I nostri atteggiamenti e comportamenti prendono una corsa sulle montagne russe quando siamo in lutto. Modelli precedenti di mangiare, dormire e vivere ogni giorno non hanno più senso. Ci sentiamo insensibili alle normali attività che una volta ci hanno dato piacere e ci hanno fatto andare avanti di giorno in giorno. Navighiamo con il pilota automatico, incapaci di concentrarci o di continuare il lavoro. Desideriamo disperatamente che il mondo si fermi per poter scendere, ma il mondo sembra indifferente ai nostri bisogni.

Tra le nostre reazioni naturali al dolore ci sono lo shock, l'intorpidimento, la rabbia, la negazione, l'incredulità, il disorientamento e la disperazione. Protestiamo vigorosamente la perdita e cerchiamo di recuperare ciò che abbiamo avuto una volta. Al centro del nostro dolore c'è un intenso desiderio di riavere il nostro lavoro, il nostro partner, la nostra vita. La vita è un disastro ed è difficile, se non impossibile, immaginare di andare avanti con la vita. Le possibilità che potremmo sempre guarire e essere di nuovo interi sembrano estremamente remote. È come se il sole fosse stato eclissato e vivessimo nella penombra della perdita.

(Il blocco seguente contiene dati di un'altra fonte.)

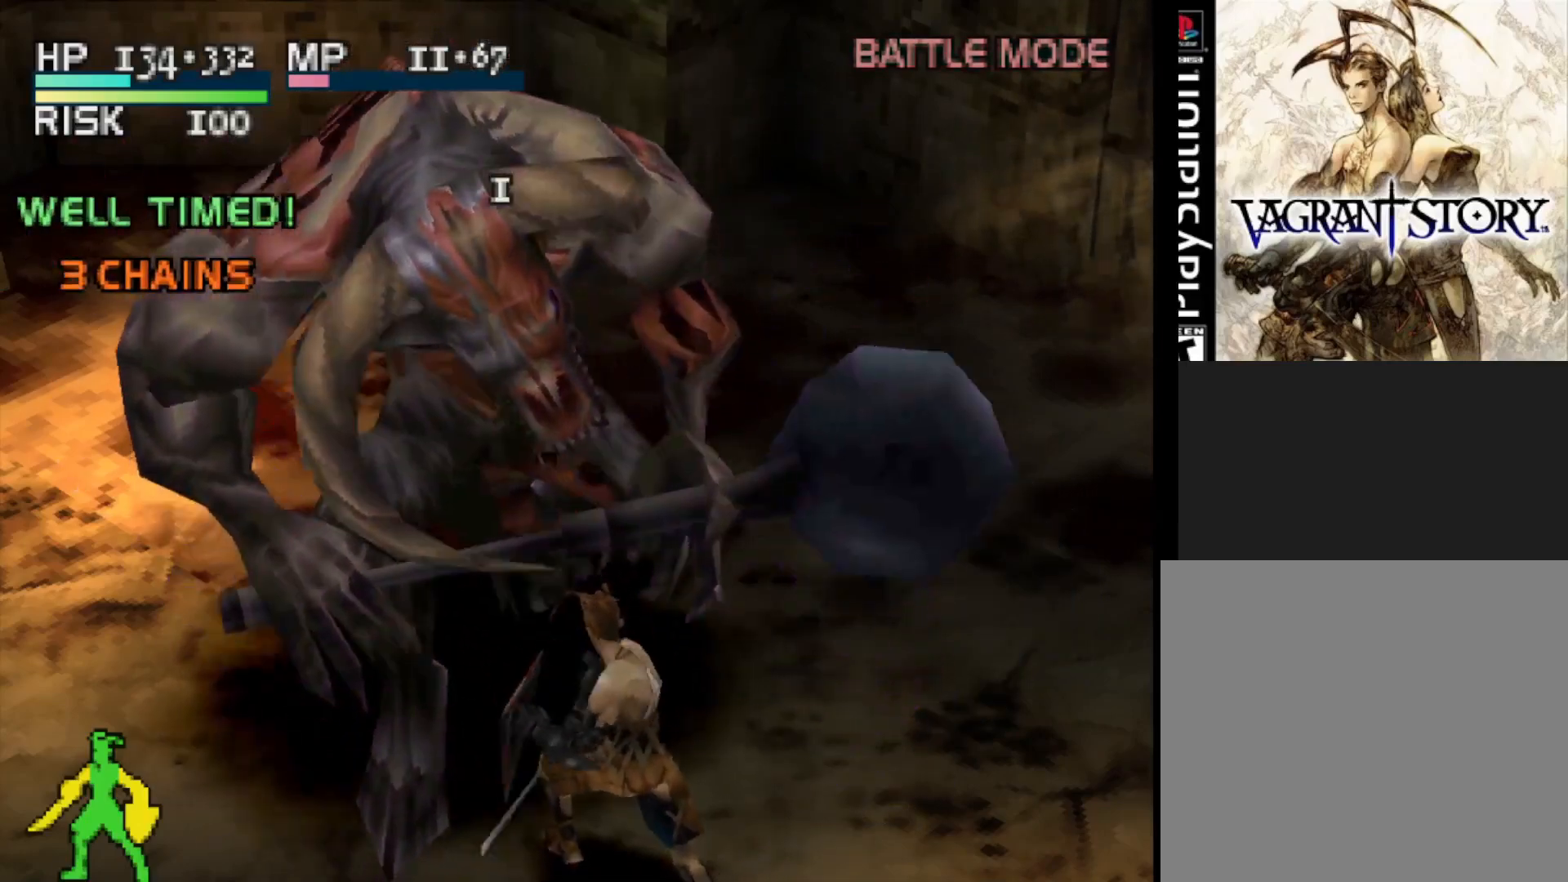
{"buttons": [], "right_stick": "center", "events": []}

Il lutto non è un processo lineare. Le persone non solo arano avanti e poi si spolviano le mani e annunciano che sono fatte con quel pezzo di lavoro. No, il lutto è circolare e ripetitivo. Attraversiamo continuamente il dolore; è il vecchio "due passi avanti, uno indietro". Facciamo progressi, avanziamo, poi torniamo indietro, ripercorrendo i nostri passi. Il lutto non è continuo, ma è ricorrente. Eventi come anniversari, vacanze o nuove perdite scatenano il nostro dolore. Prima che lo sappiamo, ci addoloriamo di nuovo. Non superiamo mai la nostra perdita, la superiamo. Nel bene o nel male, il dolore ci dice che non siamo mai più come prima.

Il dolore è lavoro - lavoro intenso. Le lezioni che il dolore ci insegna non sono per gli spettri, i deboli o gli evitatori. Lutto significa venire ad accettare ciò che è successo nella nostra vita. Come molti di noi sanno, questo compito è tremendamente difficile e oneroso. Ma nel tempo dobbiamo sciogliere i legami della nostra relazione perduta e lentamente lasciare che la realtà penetri nella nostra coscienza. La finalità della morte o dell'evento tragico deve diventare evidente per noi, e dobbiamo trovare l'accettazione senza perdere la nostra anima.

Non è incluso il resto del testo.